Ein literarisches Stadtporträt

Film-Wochenende:
Samstag, 1. April, Museum für Völkerkunde München
18 Uhr
Dokumentation: PIERRE FATUMBI VERGER - MENSAGEIRO ENTRE 2 MUNDOS
Luiz Buarque de Hollanda, 82 Min., Brasilien, 1998, PortOmenglU
Gilberto Gil setzt Pierre Verger - dem "Botschafter zwischen zwei Welten" - mit diesem Film ein sehr persönliches Denkmal. Er erzählt von Vergers Leben, seiner Leidenschaft für die Menschen und von der Freundschaft der beiden Künstler.

20.30 Uhr
Spielfilm: Orfeu Negro
Marcel Camus, 100 Min., Frankreich/Brasilien, 1959, PortugOmdtschU
Rio de Janeiro in den 50er Jahren. Mitten in den Karnevalsvorbereitungen begegnet Euridice, ein einfaches Mädchen vom Land, dem Strassenbahnfahrer und Frauenheld Orfeu. Obwohl Orfeu mit Mira verlobt ist, verlieben sich die beiden leidenschaftlich ineinander. Die eifersüchtige Mira schwört Rache und möchte Euridice umbringen… Angelehnt an die griechische Tragödie "Orpheus und Euridike" erzählt Marcel Camus die Ballade zweier Liebender als poetischem Rausch von Farbe und Rhythmus.

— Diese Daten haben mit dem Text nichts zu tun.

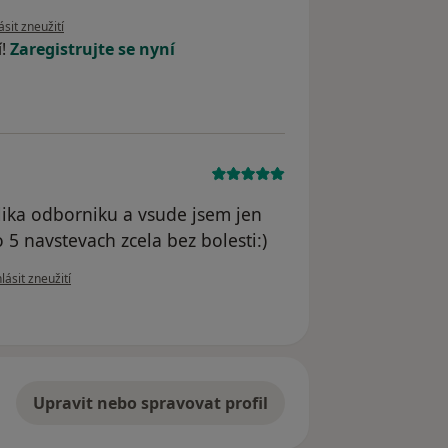
 názoru uživatele EN
sit zneužití
í!
Zaregistrujte se nyní
lika odborniku a vsude jsem jen
 5 navstevach zcela bez bolesti:)
e názoru uživatele K.P.
lásit zneužití
Upravit nebo spravovat profil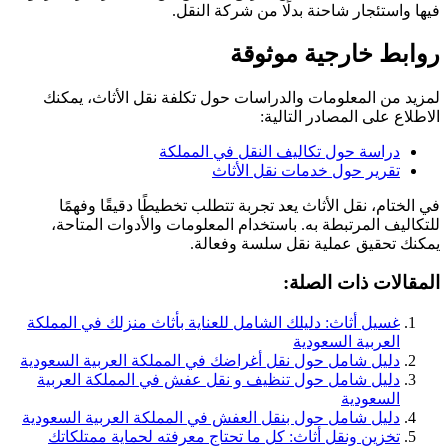
فيها واستئجار شاحنة بدلًا من شركة النقل.
روابط خارجية موثوقة
لمزيد من المعلومات والدراسات حول تكلفة نقل الأثاث، يمكنك
الاطلاع على المصادر التالية:
دراسة حول تكاليف النقل في المملكة
تقرير حول خدمات نقل الأثاث
في الختام، نقل الأثاث يعد تجربة تتطلب تخطيطًا دقيقًا وفهمًا
للتكاليف المرتبطة به. باستخدام المعلومات والأدوات المتاحة،
يمكنك تحقيق عملية نقل سلسة وفعالة.
المقالات ذات الصلة:
غسيل أثاث: دليلك الشامل للعناية بأثاث منزلك في المملكة
العربية السعودية
دليل شامل حول نقل أغراضك في المملكة العربية السعودية
دليل شامل حول تنظيف و نقل عفش في المملكة العربية
السعودية
دليل شامل حول بنقل العفش في المملكة العربية السعودية
تخزين ونقل أثاث: كل ما تحتاج معرفته لحماية ممتلكاتك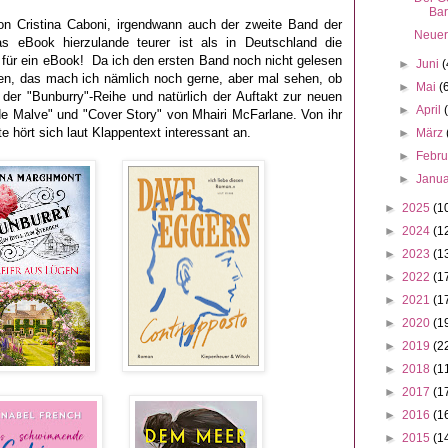
Bar.
n Cristina Caboni, irgendwann auch der zweite Band der
Neuer
as eBook hierzulande teurer ist als in Deutschland die
ht für ein eBook! Da ich den ersten Band noch nicht gelesen
►
Juni
(
esen, das mach ich nämlich noch gerne, aber mal sehen, ob
►
Mai
(
der "Bunburry"-Reihe und natürlich der Auftakt zur neuen
►
April
lde Malve" und "Cover Story" von Mhairi McFarlane. Von ihr
e hört sich laut Klappentext interessant an.
►
März
►
Febr
►
Janu
►
2025
(1
►
2024
(1
►
2023
(1
►
2022
(1
►
2021
(1
►
2020
(1
►
2019
(2
►
2018
(1
►
2017
(1
►
2016
(1
►
2015
(1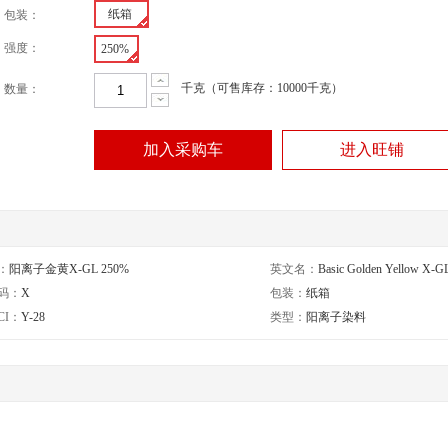
纸箱
包装：
强度：
250%
千克（可售库存：10000千克）
数量：
加入采购车
进入旺铺
：
阳离子金黄X-GL 250%
英文名：
Basic Golden Yellow X-
码：
X
包装：
纸箱
CI：
Y-28
类型：
阳离子染料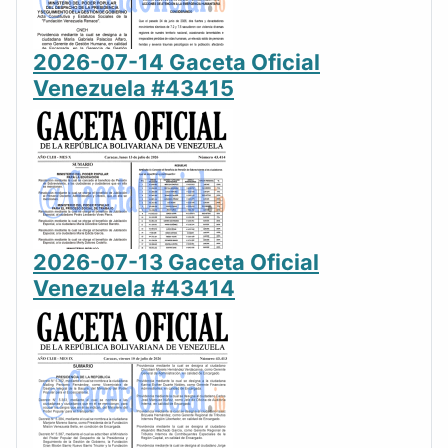
2026-07-14 Gaceta Oficial
Venezuela #43415
2026-07-13 Gaceta Oficial
Venezuela #43414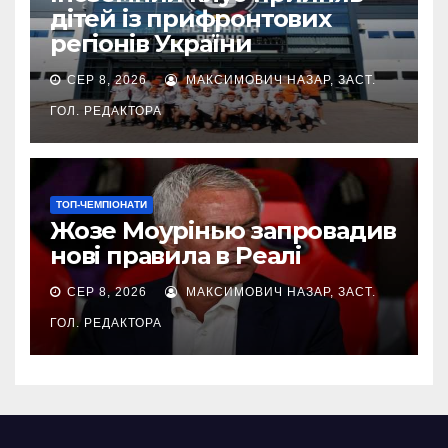
дітей із прифронтових
регіонів України
СЕР 8, 2026
МАКСИМОВИЧ НАЗАР, ЗАСТ.
ГОЛ. РЕДАКТОРА
ТОП-ЧЕМПІОНАТИ
Жозе Моурінью запровадив
нові правила в Реалі
СЕР 8, 2026
МАКСИМОВИЧ НАЗАР, ЗАСТ.
ГОЛ. РЕДАКТОРА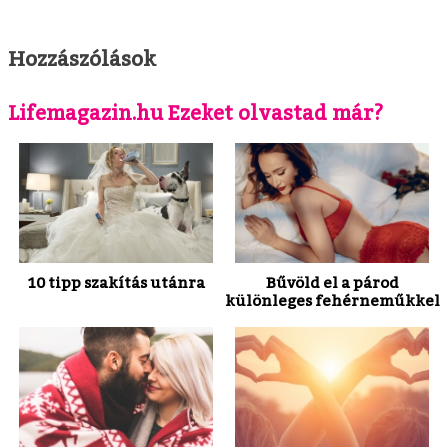
Hozzászólások
Lifemagazin.hu Ezeket olvastad már?
10 tipp szakítás utánra
Bűvöld el a párod
különleges fehérneműkkel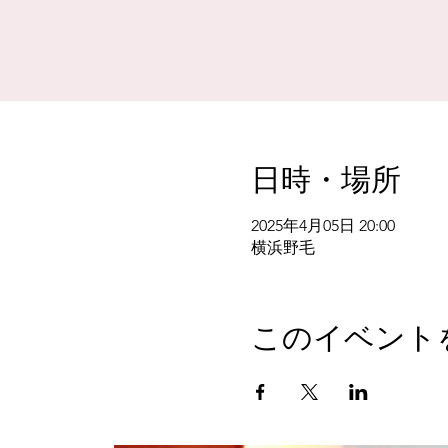
日時・場所
2025年4月05日 20:00
横浜野毛
このイベント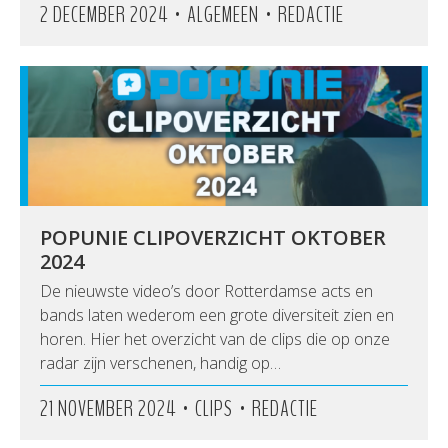
•
•
2 DECEMBER 2024
ALGEMEEN
REDACTIE
POPUNIE CLIPOVERZICHT OKTOBER
2024
De nieuwste video’s door Rotterdamse acts en
bands laten wederom een grote diversiteit zien en
horen. Hier het overzicht van de clips die op onze
radar zijn verschenen, handig op…
•
•
21 NOVEMBER 2024
CLIPS
REDACTIE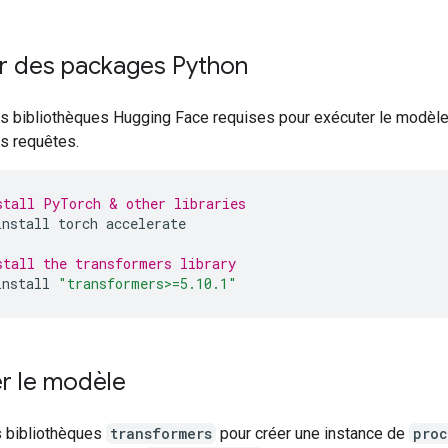
ler des packages Python
les bibliothèques Hugging Face requises pour exécuter le modè
s requêtes.
stall PyTorch & other libraries
install
torch
accelerate
stall the transformers library
install
"transformers>=5.10.1"
r le modèle
s bibliothèques
transformers
pour créer une instance de
proc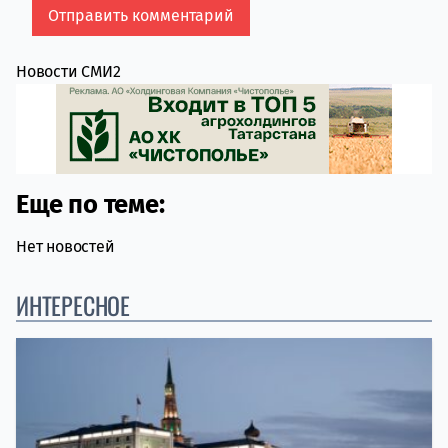
Новости СМИ2
Еще по теме:
Нет новостей
ИНТЕРЕСНОЕ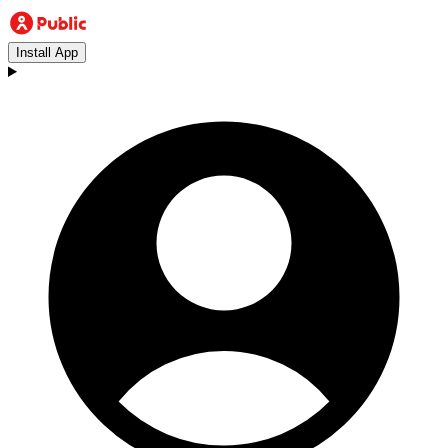
Install App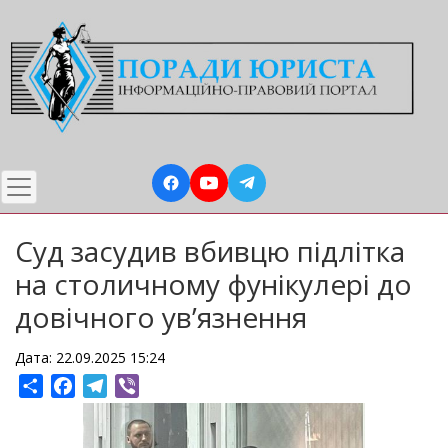
Перейти
до
основного
вмісту
Суд засудив вбивцю підлітка
на столичному фунікулері до
довічного увʼязнення
Дата: 22.09.2025 15:24
Share
Facebook
Telegram
Viber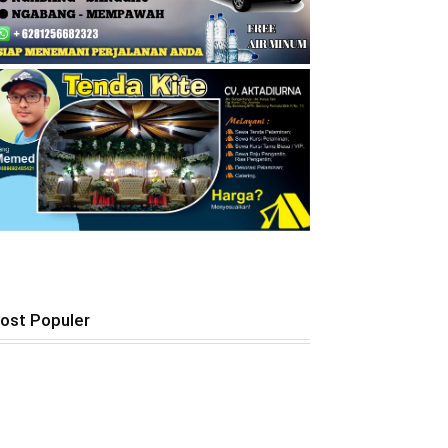
ost Populer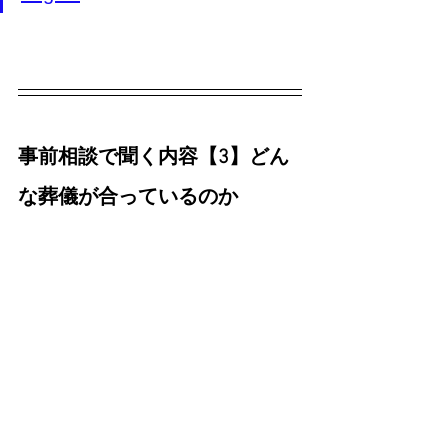
事前相談で聞く内容【3】どん
な葬儀が合っているのか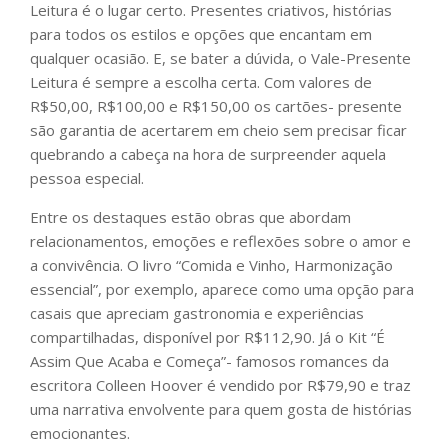
Leitura é o lugar certo. Presentes criativos, histórias
para todos os estilos e opções que encantam em
qualquer ocasião. E, se bater a dúvida, o Vale-Presente
Leitura é sempre a escolha certa. Com valores de
R$50,00, R$100,00 e R$150,00 os cartões- presente
são garantia de acertarem em cheio sem precisar ficar
quebrando a cabeça na hora de surpreender aquela
pessoa especial.
Entre os destaques estão obras que abordam
relacionamentos, emoções e reflexões sobre o amor e
a convivência. O livro “Comida e Vinho, Harmonização
essencial”, por exemplo, aparece como uma opção para
casais que apreciam gastronomia e experiências
compartilhadas, disponível por R$112,90. Já o Kit “É
Assim Que Acaba e Começa”- famosos romances da
escritora Colleen Hoover é vendido por R$79,90 e traz
uma narrativa envolvente para quem gosta de histórias
emocionantes.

Sonntag, 2.April, Museum für Völkerkunde München
18 Uhr
Dokumentation: Voodoo - Mounted by the gods
Alberto Venzago, 92min., Schweiz/Deutschland, 2001, OmenglU.
Ouidah, Benin. Die Hafenstadt im ehemaligen Königreich Dahomey war Jahrhunderte lang eine der größten Verlade-Stationen für Menschen, die als Sklaven in die "Neue Welt" verschifft wurden. Monument des Schmerzes - virtueller Heimatort für Millionen Afroamerikaner. Hier hat der afrikanische Voodoo heute eines seiner wichtigsten Zentren. Bildgewaltig inszeniert der Film die Geschichte eines jungen Mannes, der unerwartet schnell vom Novizen zum Priester wird. Viel zu früh liegen in seinen Händen Macht und Mächte, die es zu lenken gilt.

20.30 Uhr
Dokumentation: Fala Tu - Lives of Rhyme
Guilherme Coelho, 74 Min., Brasilien, 2003, PortmenglU
Der Film begleitet drei Rapper aus den Favelas von Rio de Janeiro - unter ihnen eine alleinerziehende Mutter. Aus der "Strassen-Perspektive" gewährt der Film dem Zuschauer einen Einblick in die Kultur des brasilianischen Hip-Hop - abseits von Klischees à la MTV.